Figure 1.
Separating Expression of X-Linked Genes into Stromal and Tumor Compartments
(A) Fraction of RNA-seq reads reporting reference allele of heterozygous germline SNPs on the X chromosome in one of the patients (PD4120a). The depth of color reflects the level of expression.
(B) Fraction of transcripts derived from tumor cells for each heterozygous germline SNP shown in (A), estimated with a Bayesian Dirichlet process, is shown.
(C) Estimated distribution and 95% posterior intervals for relative gene expression in cancer versus stromal cells for PD4120a. The y axis reports the estimated density of genes; the x axis reports the fraction of transcripts for each gene deriving from cancer cells.

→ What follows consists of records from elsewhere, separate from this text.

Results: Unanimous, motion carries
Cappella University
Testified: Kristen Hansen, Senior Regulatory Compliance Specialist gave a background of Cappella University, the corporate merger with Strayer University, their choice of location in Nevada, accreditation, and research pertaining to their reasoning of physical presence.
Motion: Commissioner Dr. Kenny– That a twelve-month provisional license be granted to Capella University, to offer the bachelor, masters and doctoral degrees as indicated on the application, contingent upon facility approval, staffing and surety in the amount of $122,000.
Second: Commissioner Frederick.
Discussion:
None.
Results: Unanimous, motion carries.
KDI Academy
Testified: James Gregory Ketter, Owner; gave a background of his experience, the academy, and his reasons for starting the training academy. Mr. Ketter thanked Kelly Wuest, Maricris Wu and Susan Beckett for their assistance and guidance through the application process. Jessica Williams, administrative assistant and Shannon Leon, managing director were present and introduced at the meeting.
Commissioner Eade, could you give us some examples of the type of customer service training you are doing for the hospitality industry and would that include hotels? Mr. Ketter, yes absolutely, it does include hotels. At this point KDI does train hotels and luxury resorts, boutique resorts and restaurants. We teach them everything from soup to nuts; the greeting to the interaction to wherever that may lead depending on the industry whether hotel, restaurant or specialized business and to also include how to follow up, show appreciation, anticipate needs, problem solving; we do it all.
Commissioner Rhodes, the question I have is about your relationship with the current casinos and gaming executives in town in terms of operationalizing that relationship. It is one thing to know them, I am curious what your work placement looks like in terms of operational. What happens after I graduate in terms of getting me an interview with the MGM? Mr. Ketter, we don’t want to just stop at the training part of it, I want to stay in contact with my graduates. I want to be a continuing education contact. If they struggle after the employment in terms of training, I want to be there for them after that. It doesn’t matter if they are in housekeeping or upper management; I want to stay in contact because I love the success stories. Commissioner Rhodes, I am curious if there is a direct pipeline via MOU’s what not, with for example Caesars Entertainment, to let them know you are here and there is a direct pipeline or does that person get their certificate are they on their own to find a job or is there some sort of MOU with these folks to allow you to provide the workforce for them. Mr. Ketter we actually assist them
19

Thus, the transcripts for most genes in PD4120a are 80%–100% derived from cancer cells and 0%–20% from stromal cells, with only a small peak of genes predominantly expressed from stromal cells.
(D) Distributions for several selected primary cancers are shown, as for (C).

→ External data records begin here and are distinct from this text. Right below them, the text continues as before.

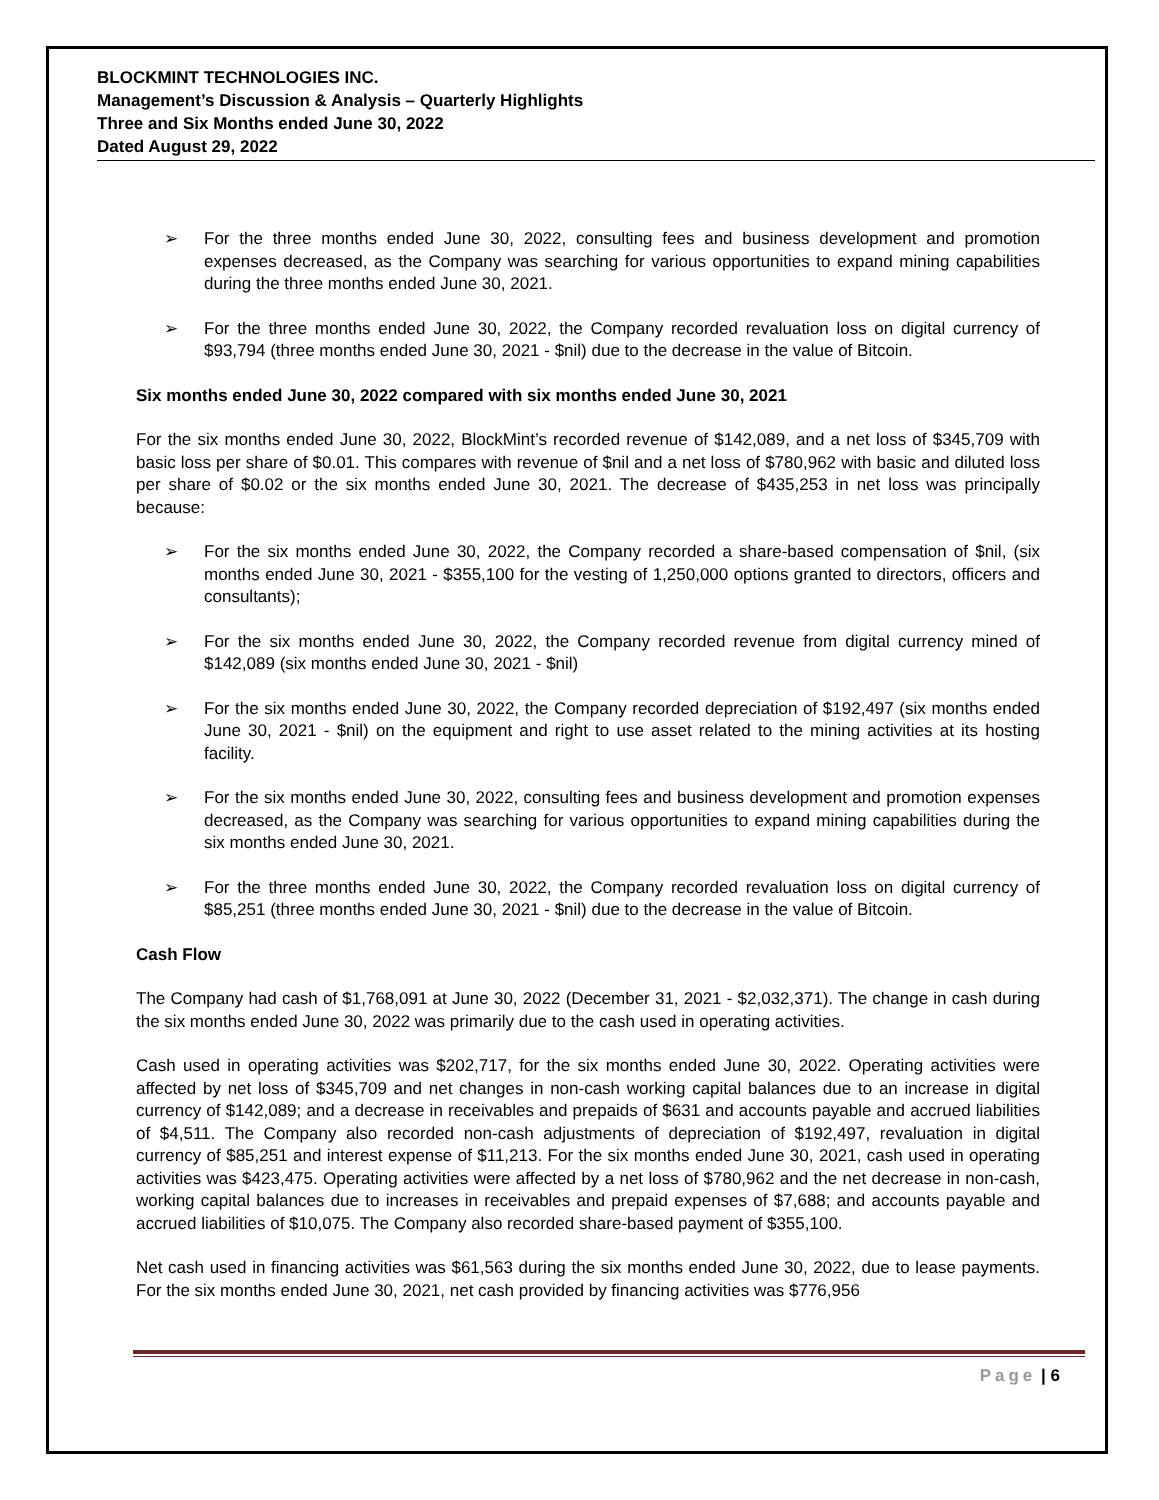BLOCKMINT TECHNOLOGIES INC.
Management’s Discussion & Analysis – Quarterly Highlights
Three and Six Months ended June 30, 2022
Dated August 29, 2022
➢ For the three months ended June 30, 2022, consulting fees and business development and promotion expenses decreased, as the Company was searching for various opportunities to expand mining capabilities during the three months ended June 30, 2021.
➢ For the three months ended June 30, 2022, the Company recorded revaluation loss on digital currency of $93,794 (three months ended June 30, 2021 - $nil) due to the decrease in the value of Bitcoin.
Six months ended June 30, 2022 compared with six months ended June 30, 2021
For the six months ended June 30, 2022, BlockMint’s recorded revenue of $142,089, and a net loss of $345,709 with basic loss per share of $0.01. This compares with revenue of $nil and a net loss of $780,962 with basic and diluted loss per share of $0.02 or the six months ended June 30, 2021. The decrease of $435,253 in net loss was principally because:
➢ For the six months ended June 30, 2022, the Company recorded a share-based compensation of $nil, (six months ended June 30, 2021 - $355,100 for the vesting of 1,250,000 options granted to directors, officers and consultants);
➢ For the six months ended June 30, 2022, the Company recorded revenue from digital currency mined of $142,089 (six months ended June 30, 2021 - $nil)
➢ For the six months ended June 30, 2022, the Company recorded depreciation of $192,497 (six months ended June 30, 2021 - $nil) on the equipment and right to use asset related to the mining activities at its hosting facility.
➢ For the six months ended June 30, 2022, consulting fees and business development and promotion expenses decreased, as the Company was searching for various opportunities to expand mining capabilities during the six months ended June 30, 2021.
➢ For the three months ended June 30, 2022, the Company recorded revaluation loss on digital currency of $85,251 (three months ended June 30, 2021 - $nil) due to the decrease in the value of Bitcoin.
Cash Flow
The Company had cash of $1,768,091 at June 30, 2022 (December 31, 2021 - $2,032,371). The change in cash during the six months ended June 30, 2022 was primarily due to the cash used in operating activities.
Cash used in operating activities was $202,717, for the six months ended June 30, 2022. Operating activities were affected by net loss of $345,709 and net changes in non-cash working capital balances due to an increase in digital currency of $142,089; and a decrease in receivables and prepaids of $631 and accounts payable and accrued liabilities of $4,511. The Company also recorded non-cash adjustments of depreciation of $192,497, revaluation in digital currency of $85,251 and interest expense of $11,213. For the six months ended June 30, 2021, cash used in operating activities was $423,475. Operating activities were affected by a net loss of $780,962 and the net decrease in non-cash, working capital balances due to increases in receivables and prepaid expenses of $7,688; and accounts payable and accrued liabilities of $10,075. The Company also recorded share-based payment of $355,100.
Net cash used in financing activities was $61,563 during the six months ended June 30, 2022, due to lease payments. For the six months ended June 30, 2021, net cash provided by financing activities was $776,956
Page | 6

(E) Overall fraction of transcripts derived from cancer cells (y axis) compared to the estimated proportion on tumor cells in the sample (x axis, estimated from genomic DNA using copy-number profiles) is shown.
(F) Increased expression of the mutated allele in ER− as compared to ER+ breast cancer transcriptomes (plotted relative to the genome). Primary breast cancers sequenced as part of TCGA are shown. Plotted on the y axis is the variant allele fraction in the transcriptome, relative to the genome (VAFdiff).
(G) Inverse relationship between each tumors’ expression of Estrogen Receptor 1 (ESR1) and the overall expression of its point mutations (shown as VAFdiff; −0.2433, p < 0.0001). Using linear regression analysis to model this relationship, we determined that, for every 1% drop in ESR1, ∼15 additional point mutations are expressed.